A Silent Witness: GFU’s Peace Poles
Reported By: Sophia Lumsdaine
Photographed By: Allison Martinet
Every day, George Fox University (GFU) students pass by two peace poles on their way to and from classes, meetings, social appointments, and study sessions. One pole is located outside the Murdock Library and the other is in front of Bauman Auditorium. Each pole has four sides with the phrase “May Peace Prevail on Earth” written on each in four different languages.
These poles, while serving as pieces of campus art, also tie GFU into a broader national and international network centered around this simple prayer for peace. Poles of this type can be found at schools, places of worship, and historical sites all over the United States and all over the world. Each follows the same style and four-sided structure, though the languages the text is written in may vary from site to site.
The peace pole phenomena began when Masahisa Goi, a Japanese survivor of the nuclear bombing of Hiroshima, created the verbiage of the prayer in 1955. In the following years and decades, the concept of the peace pole, and the movement dedicated to making them, grew.
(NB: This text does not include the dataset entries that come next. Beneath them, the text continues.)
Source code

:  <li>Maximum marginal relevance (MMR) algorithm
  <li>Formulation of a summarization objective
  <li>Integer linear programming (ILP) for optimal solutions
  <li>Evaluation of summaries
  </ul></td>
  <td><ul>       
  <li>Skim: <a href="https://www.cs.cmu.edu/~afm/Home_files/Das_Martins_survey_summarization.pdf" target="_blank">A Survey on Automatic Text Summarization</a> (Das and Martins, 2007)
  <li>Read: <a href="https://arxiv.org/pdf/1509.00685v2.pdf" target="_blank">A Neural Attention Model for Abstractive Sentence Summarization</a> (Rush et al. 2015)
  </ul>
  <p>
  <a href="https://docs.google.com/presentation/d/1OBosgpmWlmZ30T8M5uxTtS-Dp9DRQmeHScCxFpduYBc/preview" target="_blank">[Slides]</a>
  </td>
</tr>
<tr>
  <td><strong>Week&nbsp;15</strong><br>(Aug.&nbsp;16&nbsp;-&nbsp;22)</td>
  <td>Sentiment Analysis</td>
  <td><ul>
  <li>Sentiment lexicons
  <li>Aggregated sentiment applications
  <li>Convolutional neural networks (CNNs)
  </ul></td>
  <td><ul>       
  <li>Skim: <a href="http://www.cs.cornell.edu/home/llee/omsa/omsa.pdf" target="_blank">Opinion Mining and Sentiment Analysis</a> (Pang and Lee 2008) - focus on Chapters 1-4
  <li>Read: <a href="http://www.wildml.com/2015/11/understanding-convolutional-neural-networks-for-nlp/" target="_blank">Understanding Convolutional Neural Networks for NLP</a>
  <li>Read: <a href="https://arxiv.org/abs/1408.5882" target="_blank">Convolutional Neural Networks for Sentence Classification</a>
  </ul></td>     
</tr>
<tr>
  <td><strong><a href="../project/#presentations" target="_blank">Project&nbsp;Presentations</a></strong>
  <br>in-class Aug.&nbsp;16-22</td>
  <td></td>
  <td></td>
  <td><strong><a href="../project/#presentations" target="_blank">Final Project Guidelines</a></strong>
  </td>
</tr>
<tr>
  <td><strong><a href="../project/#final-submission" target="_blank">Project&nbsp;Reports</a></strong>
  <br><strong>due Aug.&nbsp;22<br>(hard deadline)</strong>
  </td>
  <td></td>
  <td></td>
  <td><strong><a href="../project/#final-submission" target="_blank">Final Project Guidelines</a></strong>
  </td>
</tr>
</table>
Now, there are over 200,000 peace poles represented on every continent.
GFU’s own peace poles are a fairly recent addition to campus. In 2017 Newberg’s Noon and Early Bird Rotary Clubs launched an effort to establish 50 peace poles in the Newberg-Dundee area. As reported by The Crescent one year later in 2018, Fred Gregory, then assistant to GFU President Robin Baker, worked most directly with Rotary to put poles on the GFU campus. On Earth Day, in 2017, the poles were set up on university grounds.
According to a booklet published by the Noon and Early Bird Rotary of Newberg, other local peace poles can be found on the Hoover Park Memorial Trail, at Newberg elementary and high schools, and the Chehalem Cultural Center. Several Newberg churches (St. Michael/San Miguel Episcopal, Family Life Church, First Presbyterian Church, and St. Peter Catholic Church) also have peace poles.
While GFU did not originally initiate the effort to put peace poles on campus, their presence is compatible with the Quaker heritage of the university. The Quaker church has historically been known as a peace church, and in the 17th century, George Fox and other Quakers wrote that “the spirit of Christ, which leads us into all Truth, will never move us to fight and war against any man with outward weapons, neither for the kingdom of Christ, nor for the kingdoms of this world.”
In many ways GFU is far removed from the war and violence of the modern world, but the presence of peace poles on its campus reminds students and staff of an individually felt and globally shared prayer–that peace would prevail on Earth.